- Your instructions:
Starting at the top line, print the entries below exactly as they are and skip every picture.

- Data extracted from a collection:
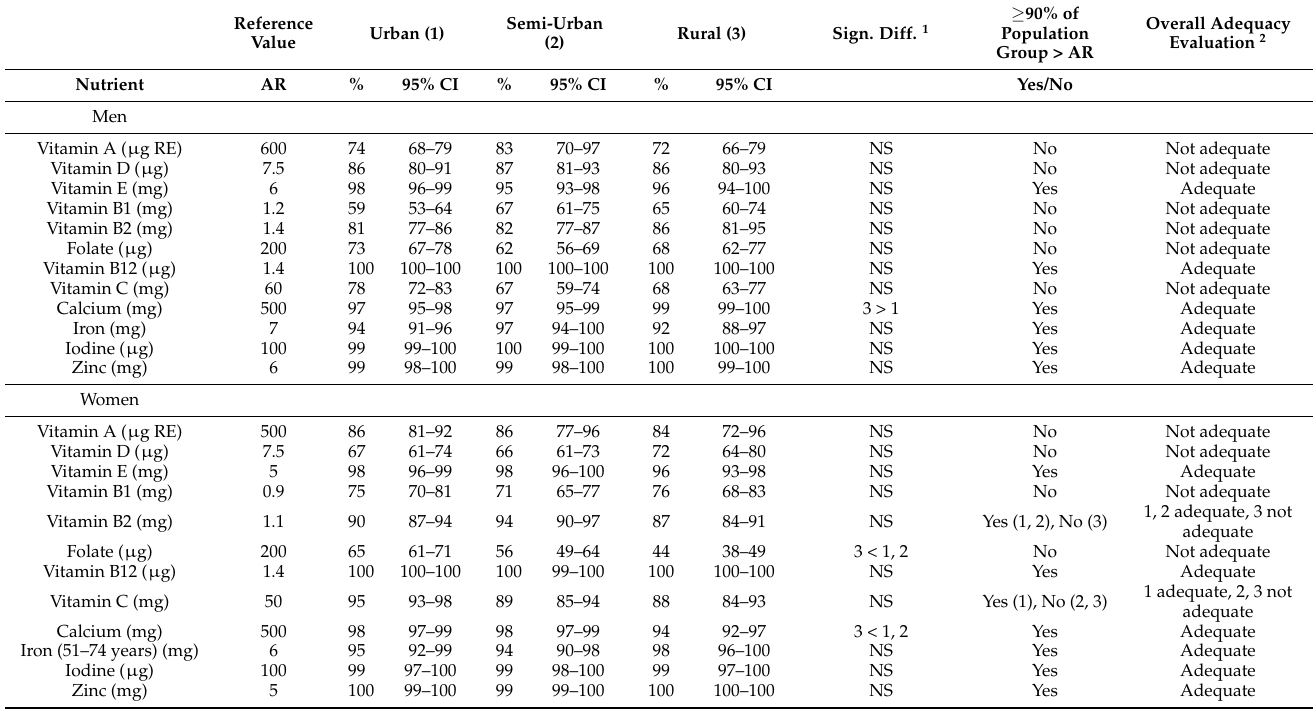
Table 6. Proportion of population groups reaching the average requirement (AR) values, and adequacy evaluation according to usual intake distributions in men and women by urbanisation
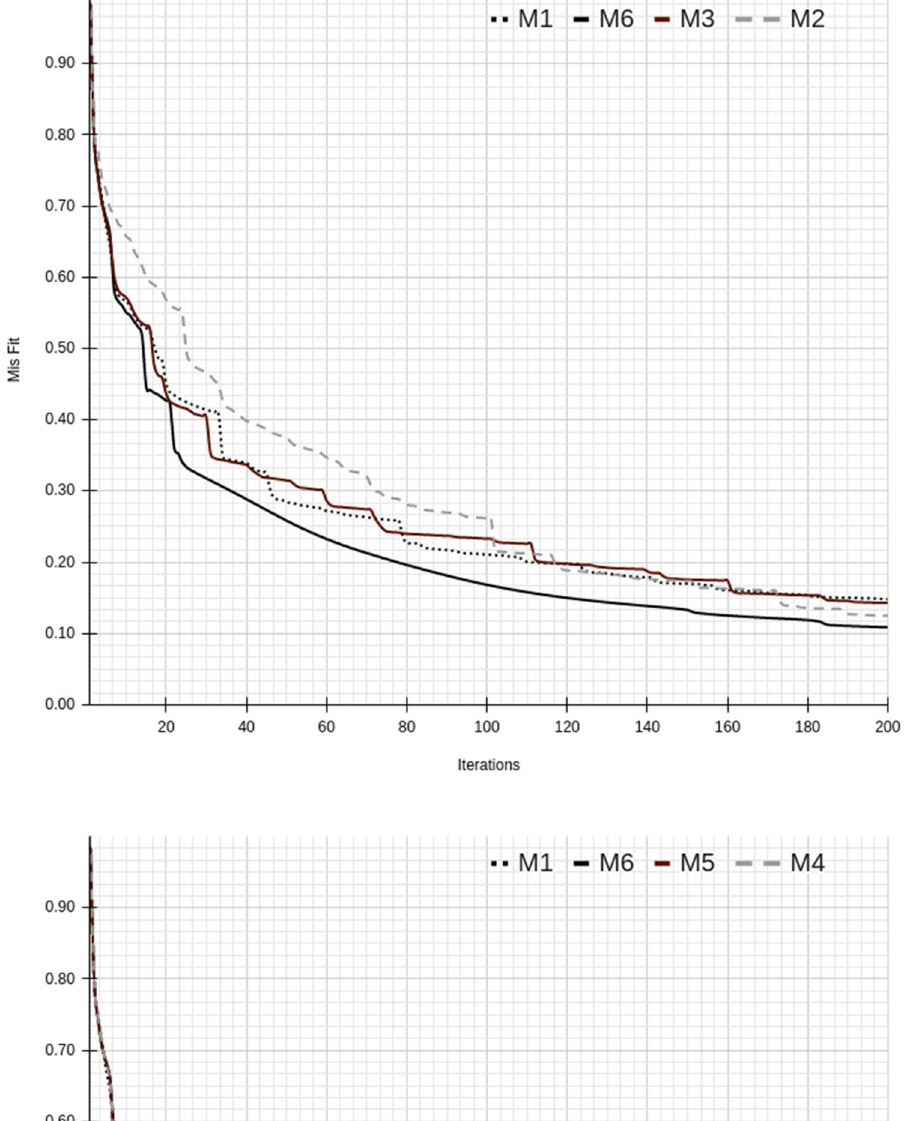
Fig. 6 Illustration of the misfit function for M1, M2, M3 and M6 schemes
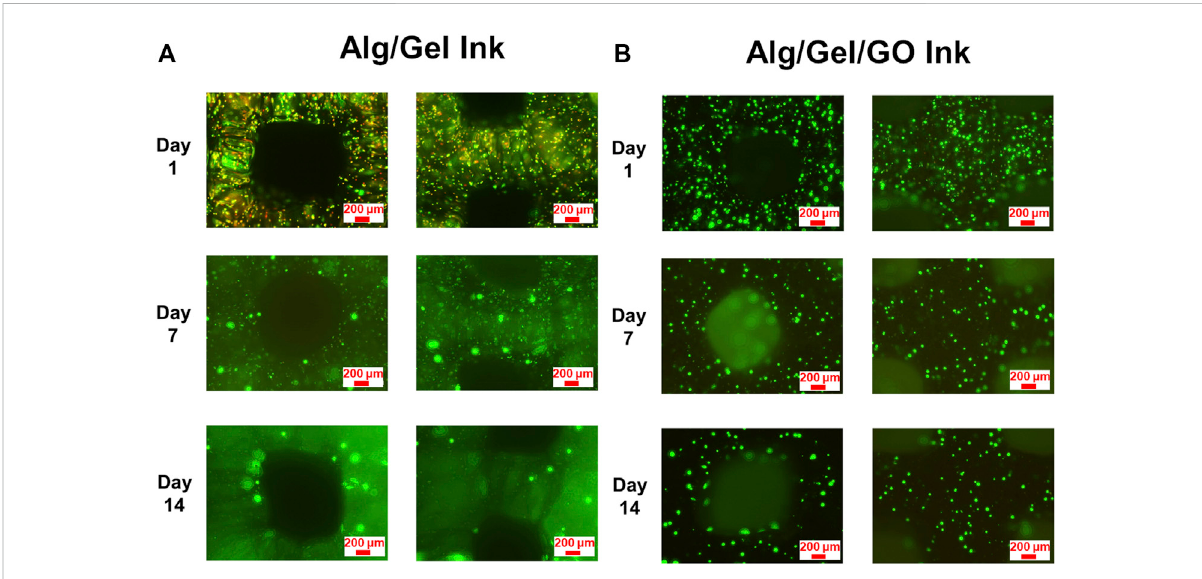
FIGURE 6 Viability and distribution of 3D printed ADSCs. Fluorescence images of live (Calcein AM; green) and dead (PI; red) cell staining for 3D printed ADSC-ladenscaffoldswithcompositionsof (A) 2%/3%(w/w)Alg/Geland (B) 2%/3%/0.05%(w/w)Alg/Gel/GOfollowing14 dayscultureafterprinting.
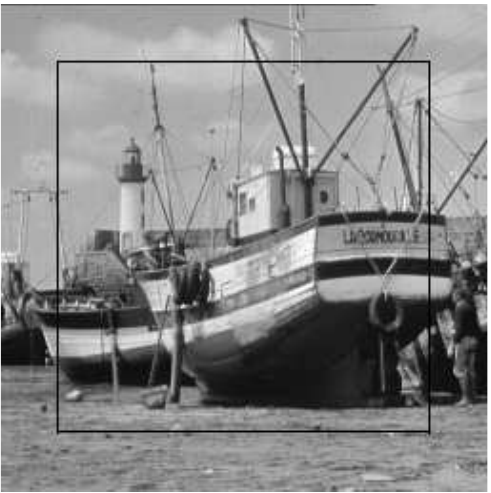
Figure 1. Field of view. We see what is inside the square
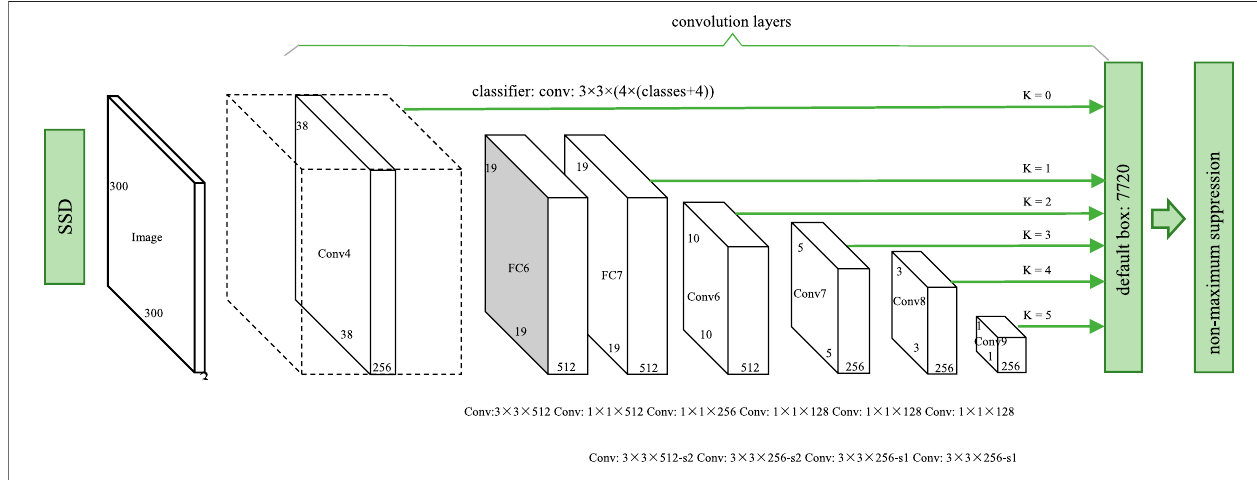
FIGURE 3 | SSD object detection framework.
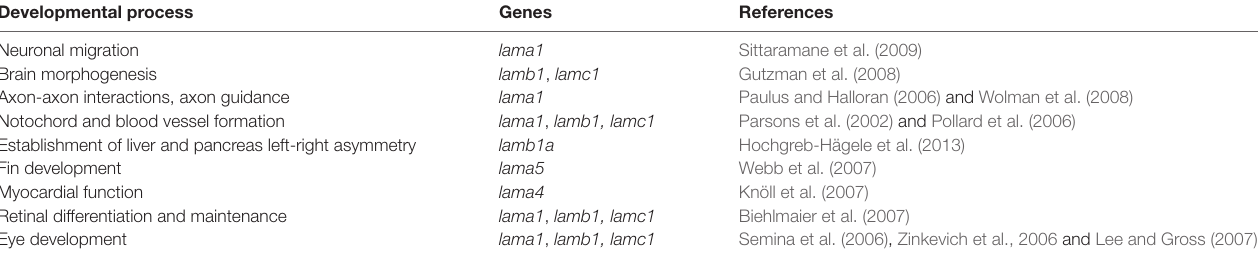
TABLE 1 | Examples of developmental processes where laminins are involved.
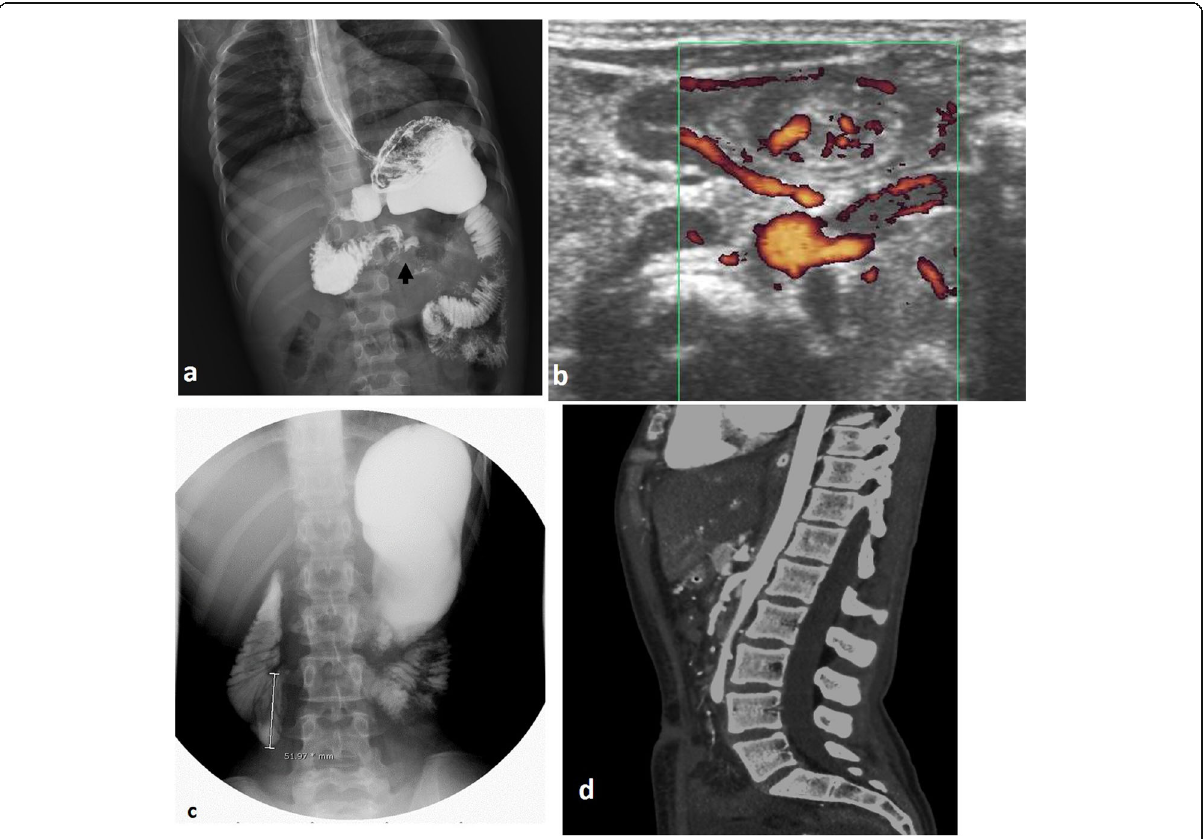
Fig. 4 UGI series of two different patients with duodenal abnormalities presenting with bilious vomiting. a Case of intestinal malrotation and midgut volvulus (arrow). b Ultrasound and Doppler transverse sonogram showing “ whirl ” -like pattern of small bowel loops. c , d A case of superior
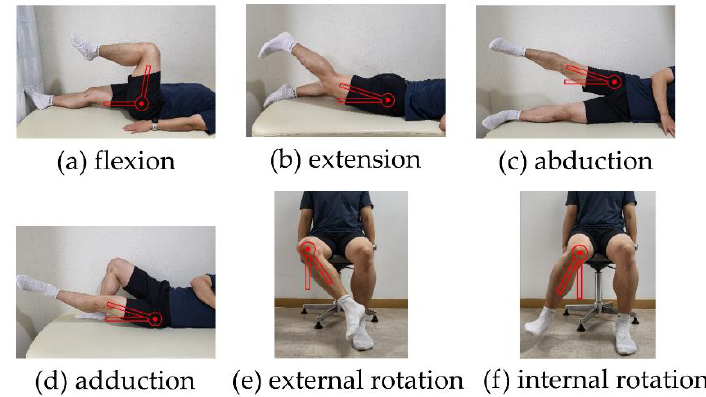
Figure 3. Hip range of motion measurement with goniometer.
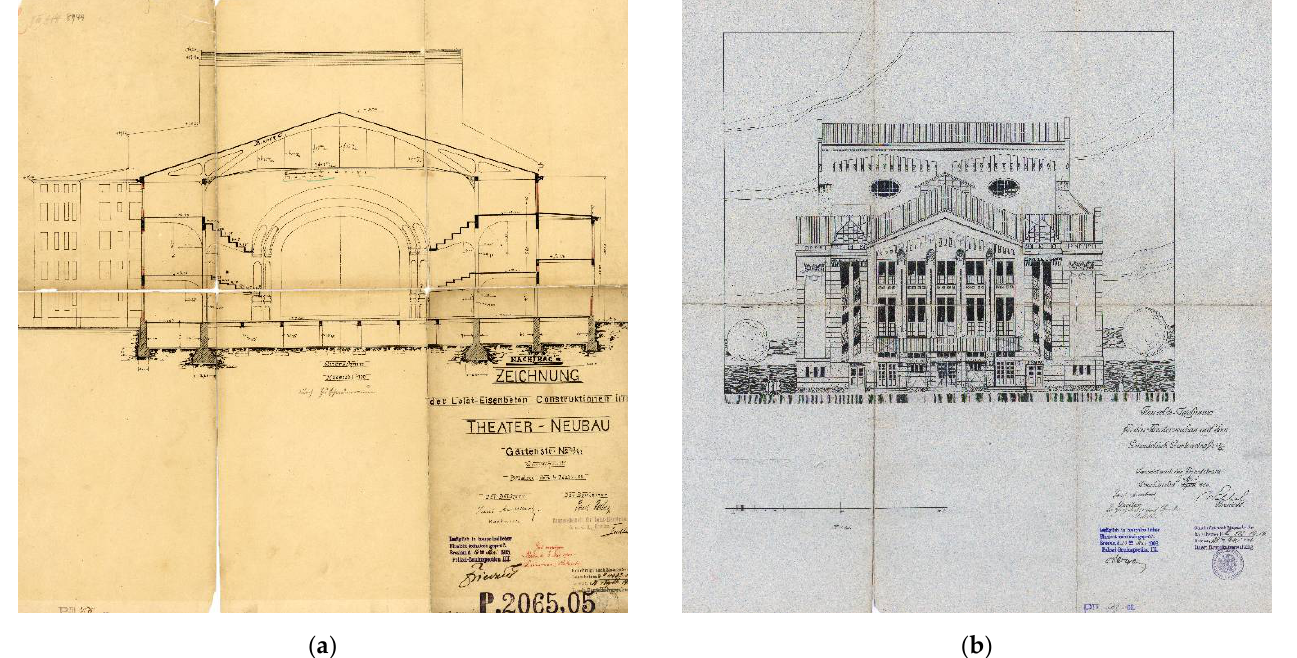
Figure 2. The theater ( Metropol , later Schauspielhaus , and today Teatr Polski ), built in 1905–1908 and designed by Berlin architect Walter Hentschel: ( a ) cross-section and ( b ) front elevation (Wrocław Construction Archive, a branch of the Museum of Architecture in Wrocław).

- Response to this exercise:
Table 6. Proportion of population groups reaching the average requirement (AR) values, and adequacy evaluation according to usual intake distributions in men and women by urbanisation
Fig. 6 Illustration of the misfit function for M1, M2, M3 and M6 schemes
FIGURE 6 Viability and distribution of 3D printed ADSCs. Fluorescence images of live (Calcein AM; green) and dead (PI; red) cell staining for 3D printed ADSC-ladenscaffoldswithcompositionsof (A) 2%/3%(w/w)Alg/Geland (B) 2%/3%/0.05%(w/w)Alg/Gel/GOfollowing14 dayscultureafterprinting.
Figure 1. Field of view. We see what is inside the square
FIGURE 3 | SSD object detection framework.
TABLE 1 | Examples of developmental processes where laminins are involved.
Fig. 4 UGI series of two different patients with duodenal abnormalities presenting with bilious vomiting. a Case of intestinal malrotation and midgut volvulus (arrow). b Ultrasound and Doppler transverse sonogram showing “ whirl ” -like pattern of small bowel loops. c , d A case of superior
Figure 3. Hip range of motion measurement with goniometer.
Figure 2. The theater ( Metropol , later Schauspielhaus , and today Teatr Polski ), built in 1905–1908 and designed by Berlin architect Walter Hentschel: ( a ) cross-section and ( b ) front elevation (Wrocław Construction Archive, a branch of the Museum of Architecture in Wrocław).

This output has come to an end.